I've got a 17" vertical bandsaw for wood, but I've been wanting one that would run slow enough for metal as well. I just brought home a Boice-Crane model 2309 floor mount 8-speed bandsaw. It has a 4 step pulley with a 2 speed gearbox. Blade FPM 92-4100. Blade size 3/16"-3/4". Runs nice and quite. Tires, bearings, etc. look in great shape. I never heard of this brand before but it appears to be a very good construction. Made in Ohio in 1955.

I paid $400 for it... Is that a fair price or is it on the high end?

Thanks for the input,
Ted


----------



## wawoodman (Jun 29, 2017)

Boice-Crane has been in woodworking equipment for almost 100 years.
http://vintagemachinery.org/mfgindex/detail.aspx?id=111

If it's worth it to you, it's worth it.


----------



## Dabbler (Jun 29, 2017)

You got a great saw with good capacity at a low end price - assuming the bearings and guides are all in good shape.  A new saw of similar capability would set you back at least 3-4 times what you paid.  10 times for a premium saw.


----------



## mikey (Jun 30, 2017)

Boice Crane made light industrial stuff - very good quality. I have a 6" BC jointer that I think well of.


----------



## dlane (Jun 30, 2017)

Pic's


----------



## Dabbler (Jun 30, 2017)

yeah - pictures, please!


----------



## Technical Ted (Jul 1, 2017)

dlane said:


> Pic's



Here you go!


----------



## dlane (Jul 1, 2017)

Looks like a good one, interesting top blade guide bearing adjuster, 
Yesterday I put a chip brush under table on my Doall to keep most chips away from tire.


----------



## mzayd3 (Jul 1, 2017)

I'd say that you did well. They are well made, but I think the blade size isn't a standard one. That's no big deal though


Sent from my iPhone using Tapatalk


----------



## Technical Ted (Jul 1, 2017)

mzayd3 said:


> I'd say that you did well. They are well made, but I think the blade size isn't a standard one. That's no big deal though
> 
> 
> Sent from my iPhone using Tapatalk



Yes, it does appear to not be that common. It's 98" (8'-2"). 

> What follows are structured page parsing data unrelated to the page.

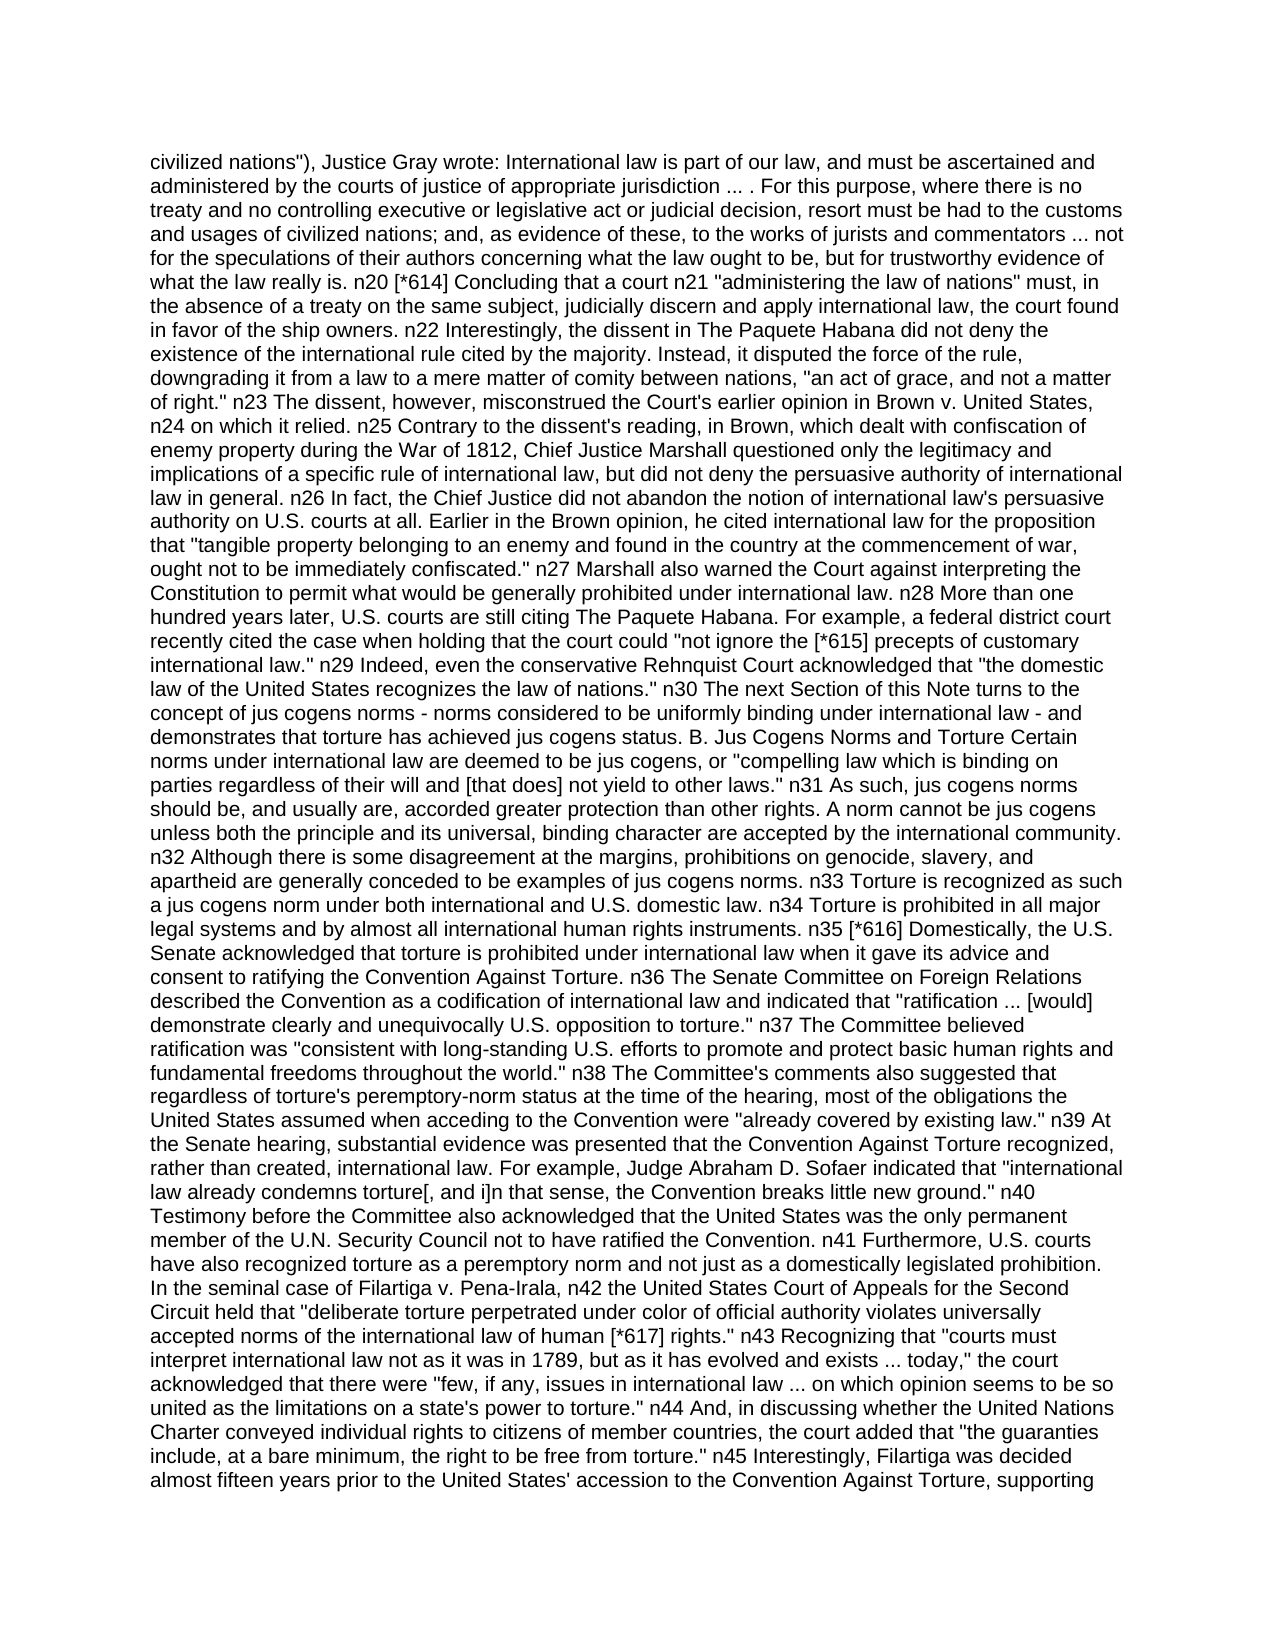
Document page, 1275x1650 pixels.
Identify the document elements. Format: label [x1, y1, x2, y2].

text [150, 150, 1125, 1492]
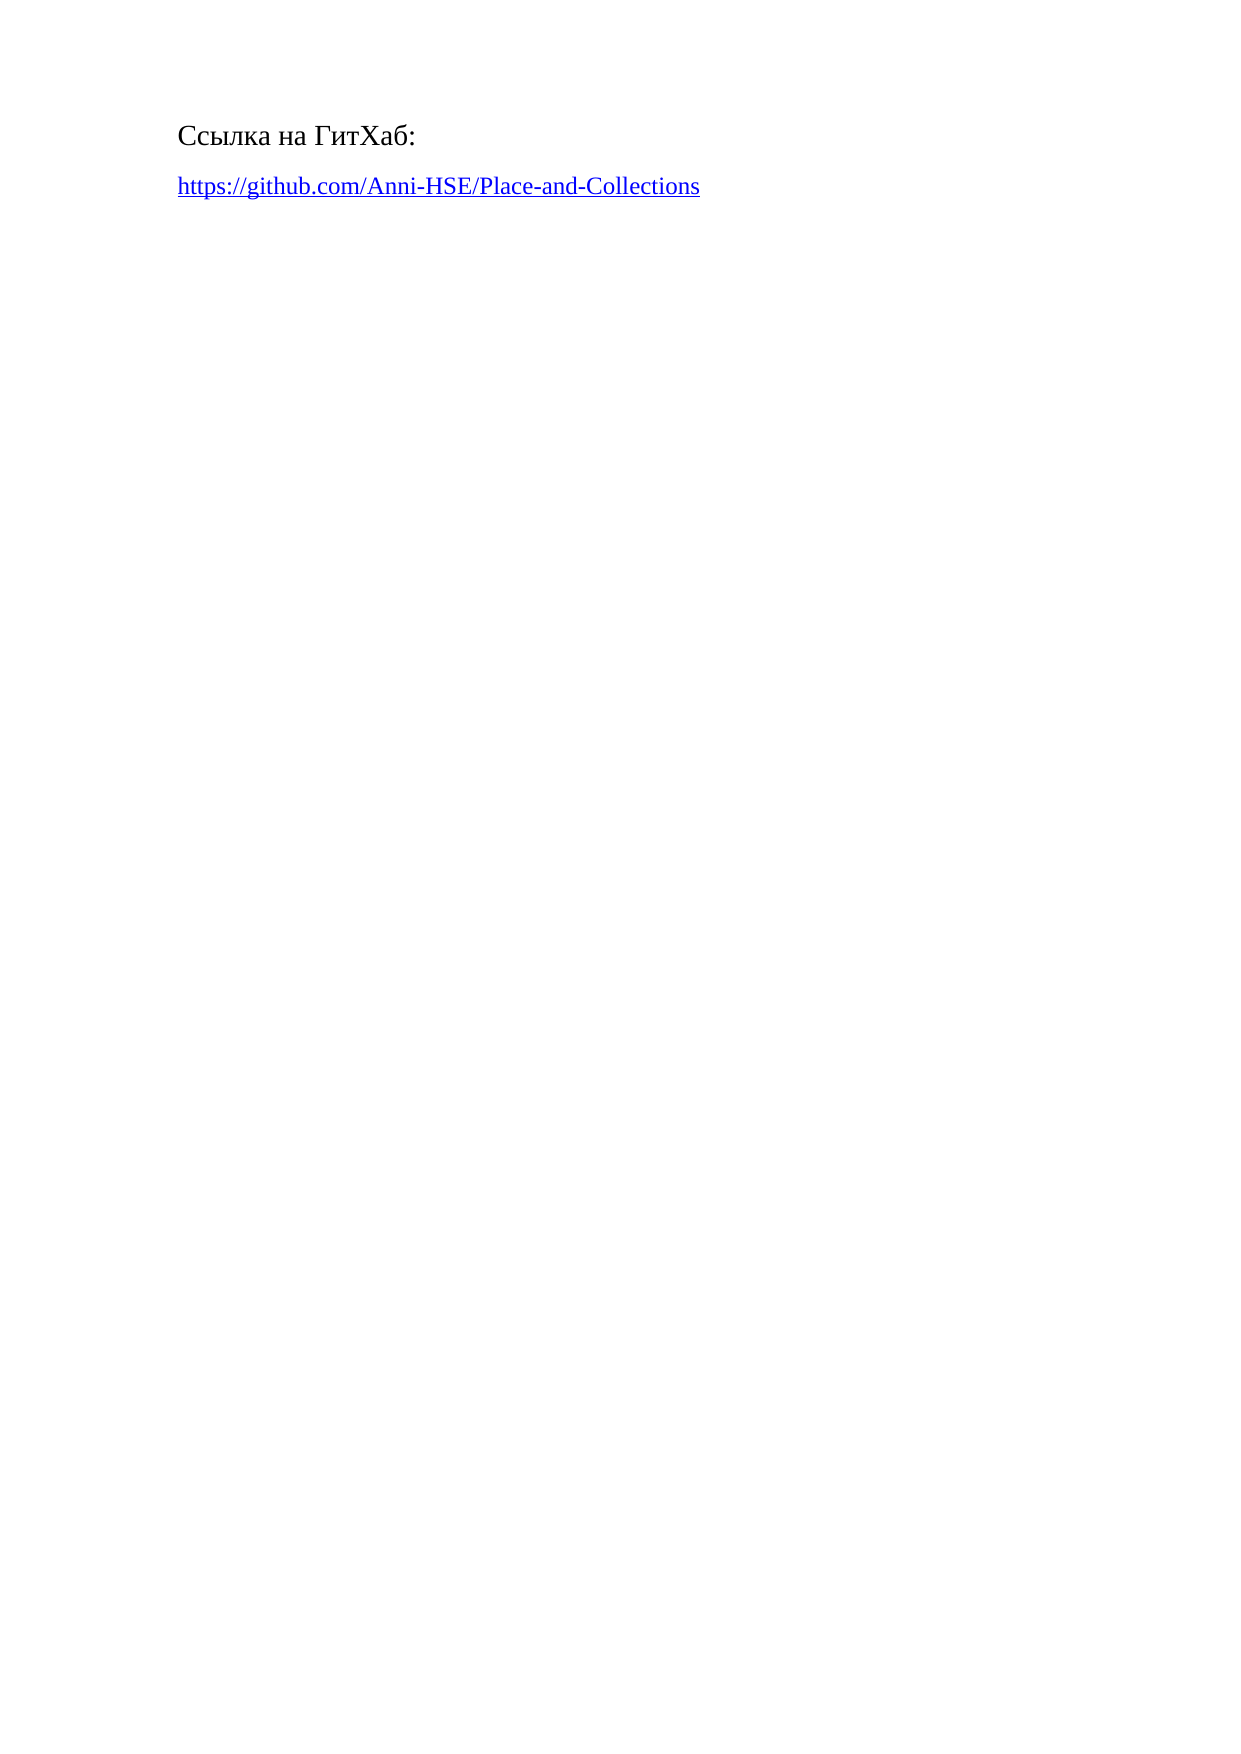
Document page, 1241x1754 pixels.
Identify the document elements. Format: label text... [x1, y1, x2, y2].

text Ссылка на ГитХаб: [177, 118, 1152, 152]
text https://github.com/Anni-HSE/Place-and-Collections [177, 171, 1152, 200]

Where's a good place to buy blades? I used to buy from Enco when they had some of those great sales with free shipping. Man, I miss those! MSC's prices are not as good, but they do have good selection. I most likely will stick with carbon steel blades. I know they don't last as long, but if you hit something hard and ruin one I'd rather lose a $25 blade than a $50 dollar one!

Ted


----------



## mzayd3 (Jul 1, 2017)

I don't really know. I think Mcmaster makes them to length, otherwise I'd look locally to a blade and sharpening shop.


Sent from my iPhone using Tapatalk


----------



## dlane (Jul 1, 2017)

Mine are 114" several places make them to size , I use bimetal 10-14 tpi
I think I got mine from 'custom blades online' bimetal vari pitch is the way to go'
Not much will stop them
Google band saw blades ,


----------



## mikey (Jul 1, 2017)

Nice machine, Ted. Yours is way beefier than the more modern machines - very nice!


----------



## Dabbler (Jul 1, 2017)

Most cities have a custom blade maker that will be in any quality you like.  Shop local if you can so problems are easier to resolve.


----------



## Technical Ted (Jul 2, 2017)

So far, I've found these on Amazon. Magnate brand. For the price, probably worth a try. It appears they combine shipping and no sales tax for me so the price is very good.

https://www.amazon.com/Magnate-M98C...d=1498994722&sr=8-5&keywords=98+bandsaw+blade

Any other input is appreciated!
Ted


----------



## mikey (Jul 2, 2017)

Ted, do yourself a favor and try Lenox bi-metal blades. They sell wood and metal cutting blades and custom lengths can be ordered from several places. This is one of them: https://www.bandsawbladesdirect.com/band-saw-blades?gclid=CKz1u4bE6tQCFUlNfgodFnQOHg

I use Lenox blades for wood, metal and in my hacksaws. Best blades I have found.


----------



## dlane (Jul 2, 2017)

^ x2

Bimetal May cost more but they are worth the cost my blade is still going strong after a year now , cutting anything a file will


----------